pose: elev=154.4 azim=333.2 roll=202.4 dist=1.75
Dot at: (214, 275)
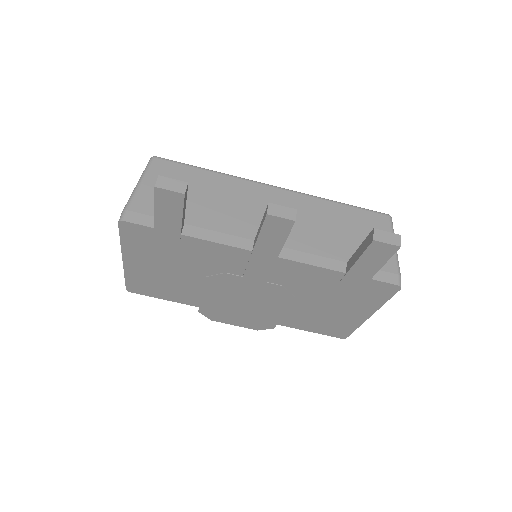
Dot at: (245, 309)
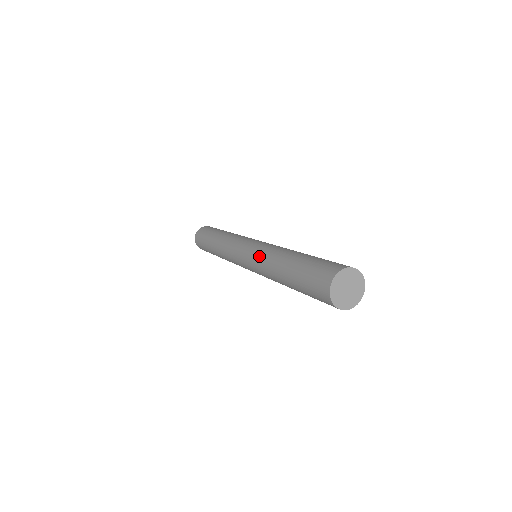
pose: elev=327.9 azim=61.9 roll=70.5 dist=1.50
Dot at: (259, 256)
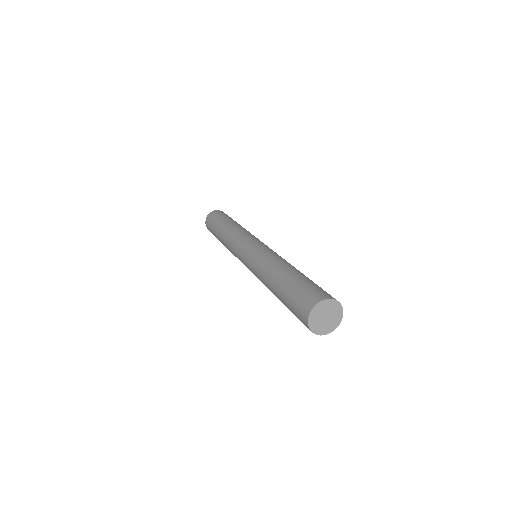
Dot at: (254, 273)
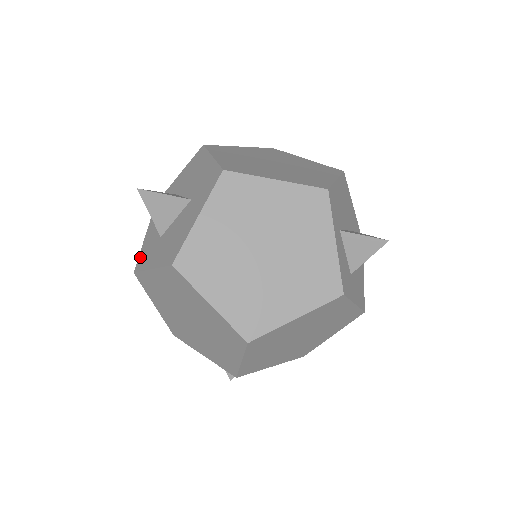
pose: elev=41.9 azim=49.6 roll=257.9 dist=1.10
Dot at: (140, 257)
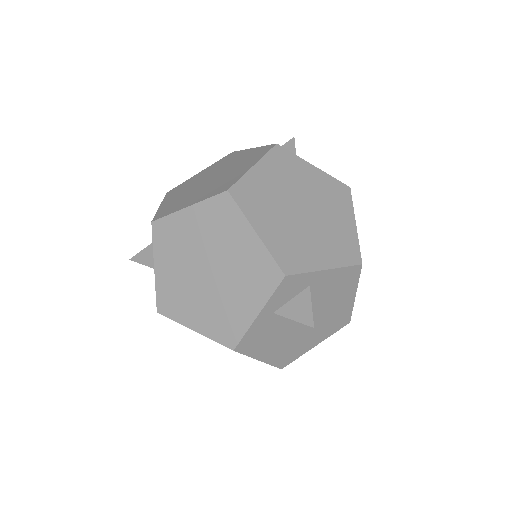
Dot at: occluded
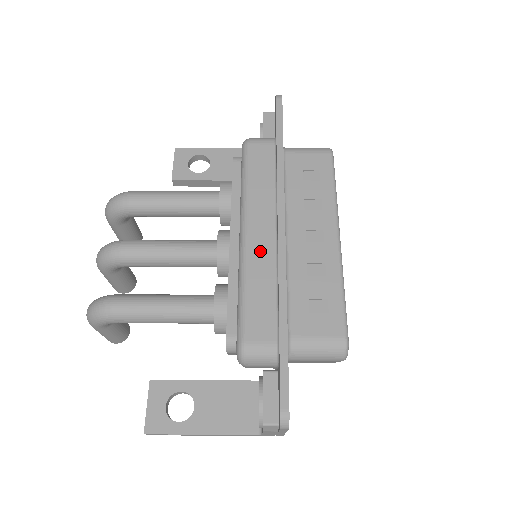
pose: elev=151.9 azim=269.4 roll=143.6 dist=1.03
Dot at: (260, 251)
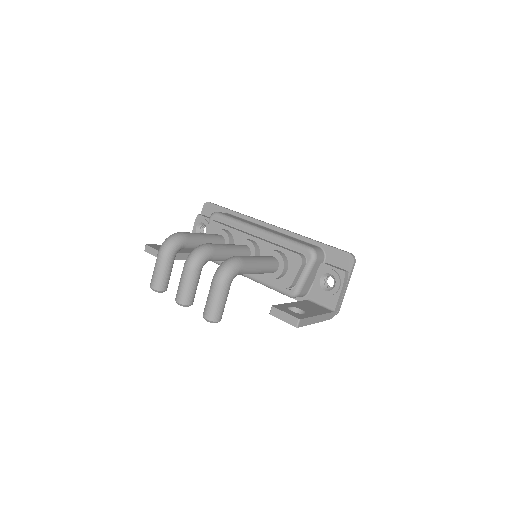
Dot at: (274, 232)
━━━
Rewrite the stretch from the line containing "pose: elev=41.9 azim=49.6" through the end of the items, swapping "dist" for "distance" and changing nothing else. Omit the pictures.

pose: elev=41.9 azim=49.6 roll=257.9 distance=1.10
Dot at: (140, 257)
Dot at: occluded
pose: elev=151.9 azim=269.4 roll=143.6 distance=1.03
Dot at: (260, 251)
Dot at: (274, 232)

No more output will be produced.